O preço da reeleição

Almir Pazzianotto Pinto

 

Enorme desserviço à Nação prestou o presidente Fernando Henrique Cardoso ao forçar a aprovação, pelo Congresso Nacional, da Emenda nº 16, de 5/6/1997, que deu nova redação ao parágrafo 5º do art. 14, ao caput do art. 28, ao inciso II do art. 29, ao caput do art. 77 e ao art. 82, todos da Constituição.

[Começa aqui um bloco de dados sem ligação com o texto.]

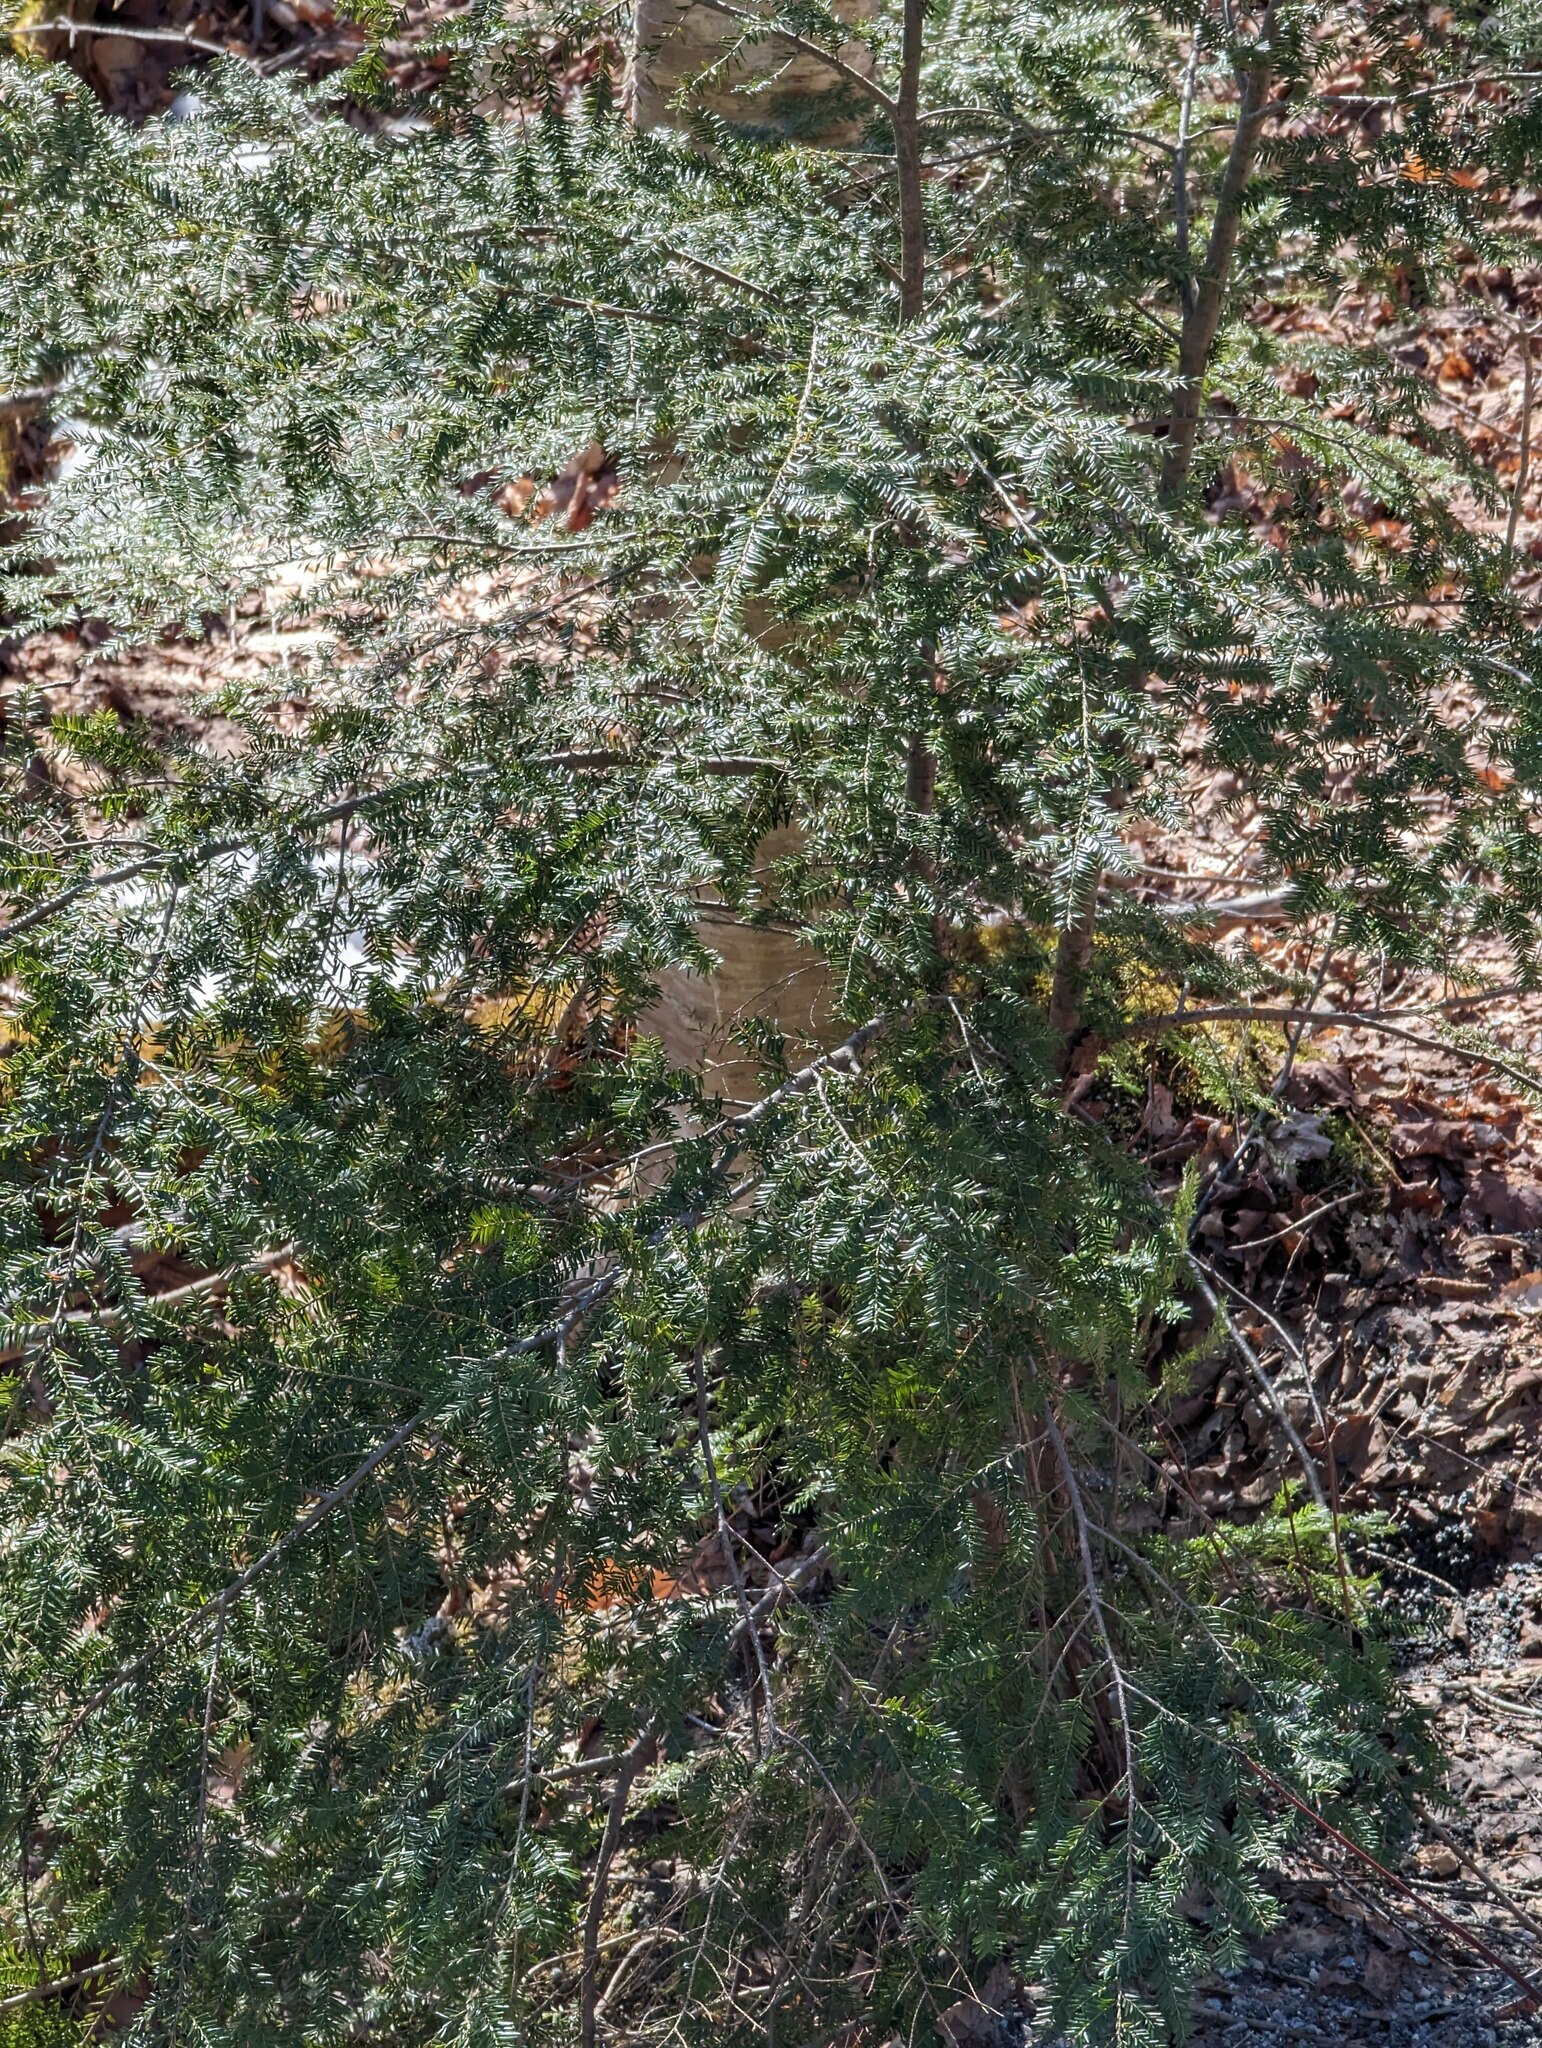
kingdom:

Tanto trabalho para consagração de grave imoralidade: permitir a reeleição do próprio presidente Fernando Henrique e, por via de consequência, de Lula, Dilma e, eventualmente, de Jair Bolsonaro.

Ao consultar as Constituições de 1891, 1934, 1937, 1946, 1967, o leitor observará que a reeleição do chefe do Poder Executivo não pertence às nossas tradições republicanas. Getúlio Vargas permaneceu 15 anos no poder, entre 1930 e 1945. Para consegui-lo fez incluir na Constituição de 1934 dispositivo que lhe permitiu suceder a si mesmo, como chefe do Governo Provisório e deu o golpe de 10/11/1937. Em 1945, porém, ao pretender adiar as eleições previstas para 2 de dezembro, foi deposto pelas Forças Armadas.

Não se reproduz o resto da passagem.